Bien sûr que, vivant en société, et étant exposés à tant d’injustices, les humains se rassemblent, comptent leurs forces, élaborent des stratégies, choisissent leurs camps, etc.

Mais les humains ce sont cette femme, cet homme, et celui-ci, et celle-là, etc.

L’horizon social devient un masque quand il masque à l’individu que c’est sa vie, la sienne et nulle autre, qu’il joue en toutes circonstances.

Bien sûr, cette vie est reliée, d’une manière ou d’une autre mais fatalement, à toutes les autres vies.
Solidaire ou solitaire, elle fait partie du tout, et dans le tout, d’une partie du tout.

Mais elle est aussi elle-même un tout.

L’horizon social n’est pas l’horizon total de l’individualité, juste une horizontalité.

Quant à ce qu’est l’horizon total de l’individualité, nous le pensons indécidable.

Contrairement à Debord reprenant Omar Khayyâm, mais pas jusqu’au bout, nous ne pensons pas retourner « dans la boite du néant », ni d’ailleurs en venir : le néant n’est pas, mais l’être est. 

Maintenant, jusqu’à quel point, et de quelle façon, l’être individuel se forme et subsiste dans la totalité de l’être, c’est ce que nous ne pouvons décider.

Nous pouvons juste nous former, et décider de l’amplitude de cette forme.

Nous ne voyons rien qui s’oppose à lui donner une amplitude infinie : celle d’un tout contenant le tout.

Nous n’en savons rien, mais ce n’est pas une question de savoir.

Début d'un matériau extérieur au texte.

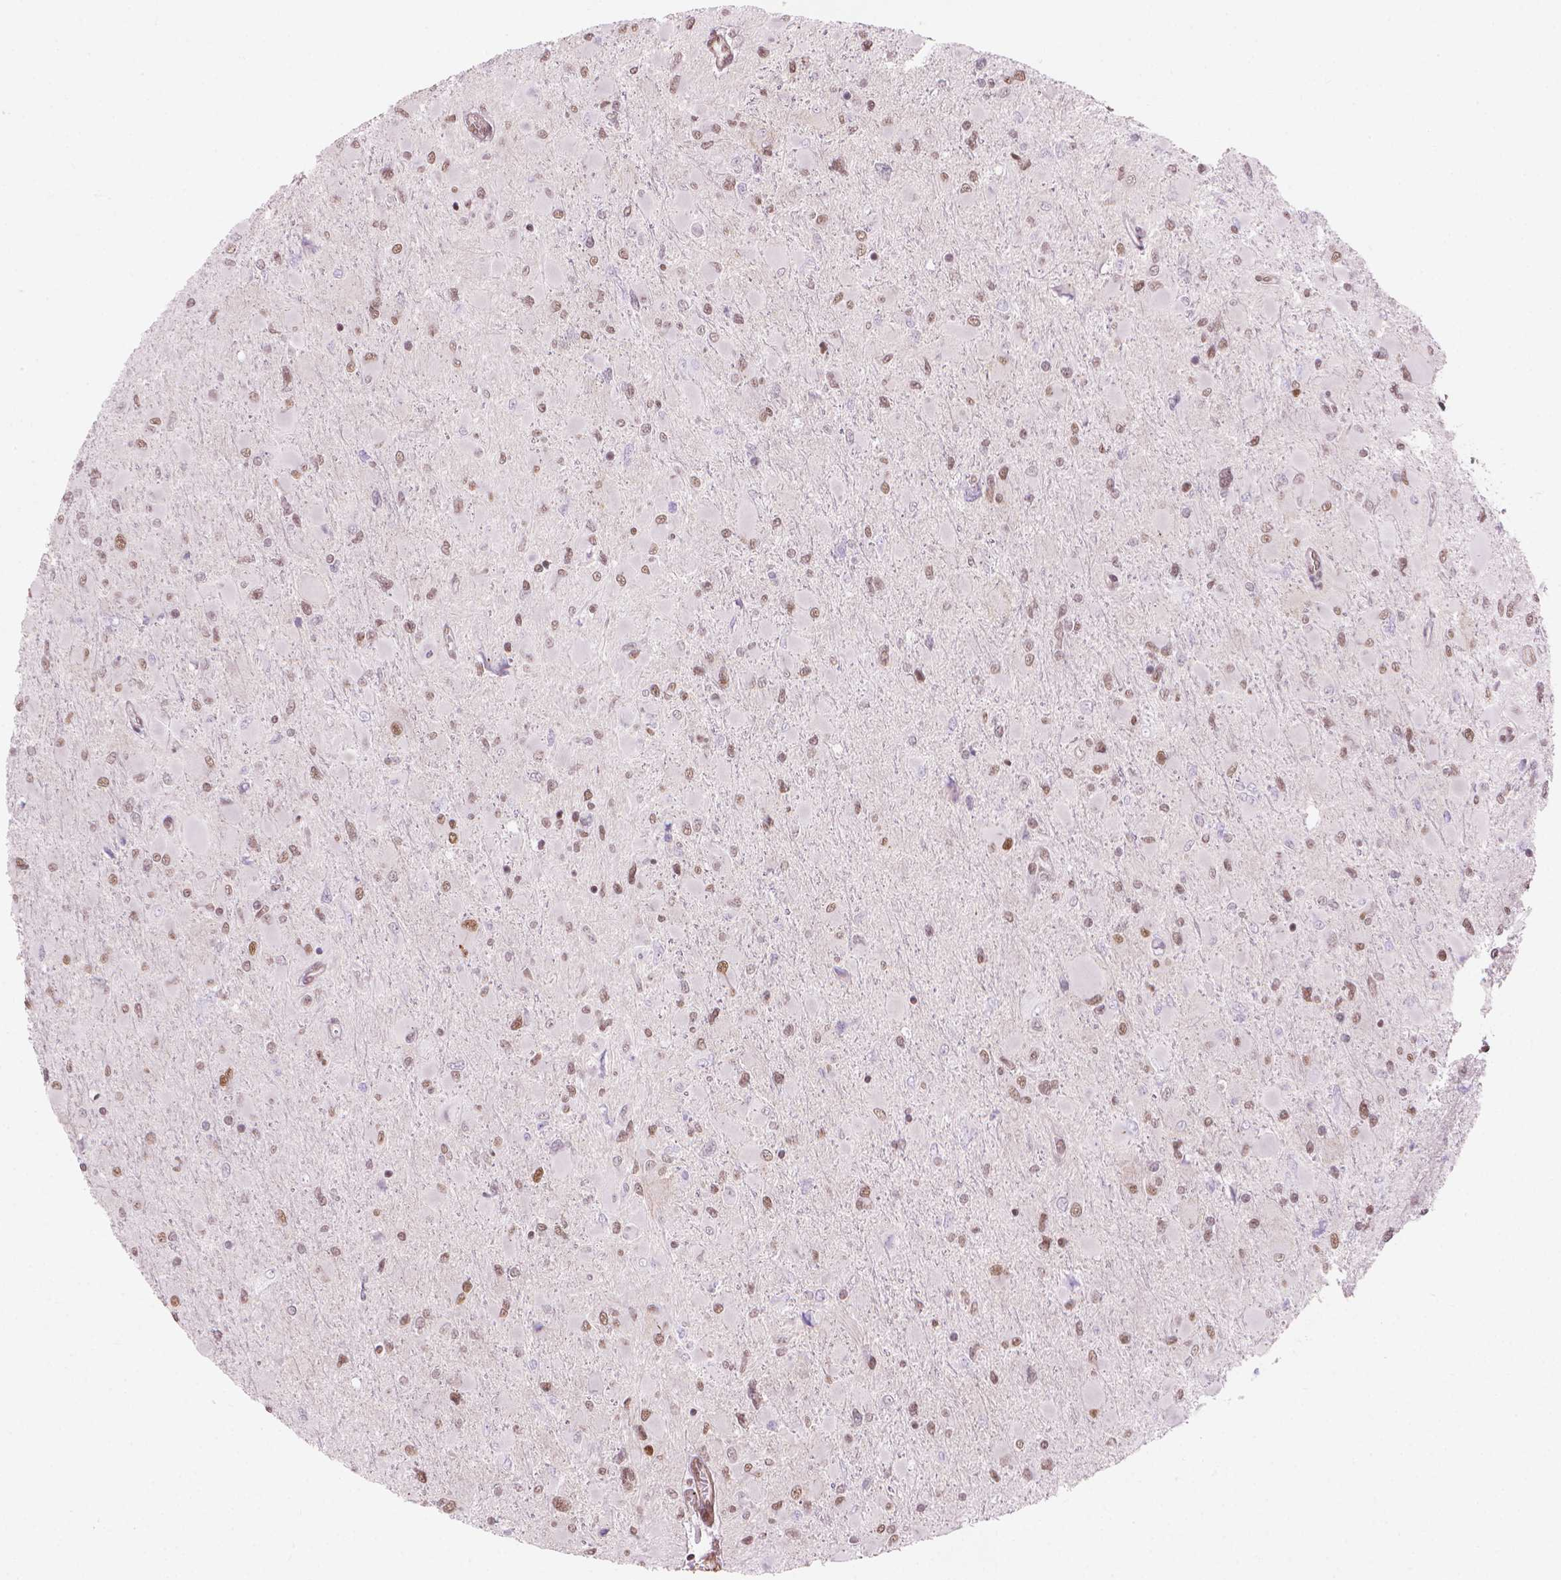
{"staining": {"intensity": "moderate", "quantity": ">75%", "location": "nuclear"}, "tissue": "glioma", "cell_type": "Tumor cells", "image_type": "cancer", "snomed": [{"axis": "morphology", "description": "Glioma, malignant, High grade"}, {"axis": "topography", "description": "Cerebral cortex"}], "caption": "Immunohistochemical staining of glioma reveals medium levels of moderate nuclear protein staining in approximately >75% of tumor cells.", "gene": "HOXD4", "patient": {"sex": "female", "age": 36}}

Juste un choix existentiel.

Conte toutes les horizontalités qui menacent sans cesse d’aplanir, d’aplatir, d’uniformiser l’individualité, nous la formons verticalement, et le ciel ne nous fait pas peur.

De sorte que la guerre contre elle-même dans laquelle l’humanité est engagée, ne nous fait pas oublier la guerre contre l’horizontalité de soi, dont toutes les autres guerres – militaires, sociales, civiles – ne sont que des produits déviés ou défigurés, dont ne peuvent sortir que d’autres horizontalités.

Les tentatives d’émancipation ont toujours été écrasées avant même que de l’être, parce qu’aplaties dans l’horizontalité, par oubli ou déni de leur possible verticalité.

Mais  la guerre a un terme. 

Le terme de la guerre, c’est la paix : la paix avec soi-même-avec le tout.

La paix au bout de tout, au bout du tout. 

Quant à ceux qui se sont couchés devant une horizontalité, et en on fait le tout de l’horizon, ils n’ont certainement pas fini de faire le tour d’une telle illusion.

Car la seule façon d’en sortir, c’est de se redresser. L’horizon vertical.
Ceci est à la portée de tous les déshérités.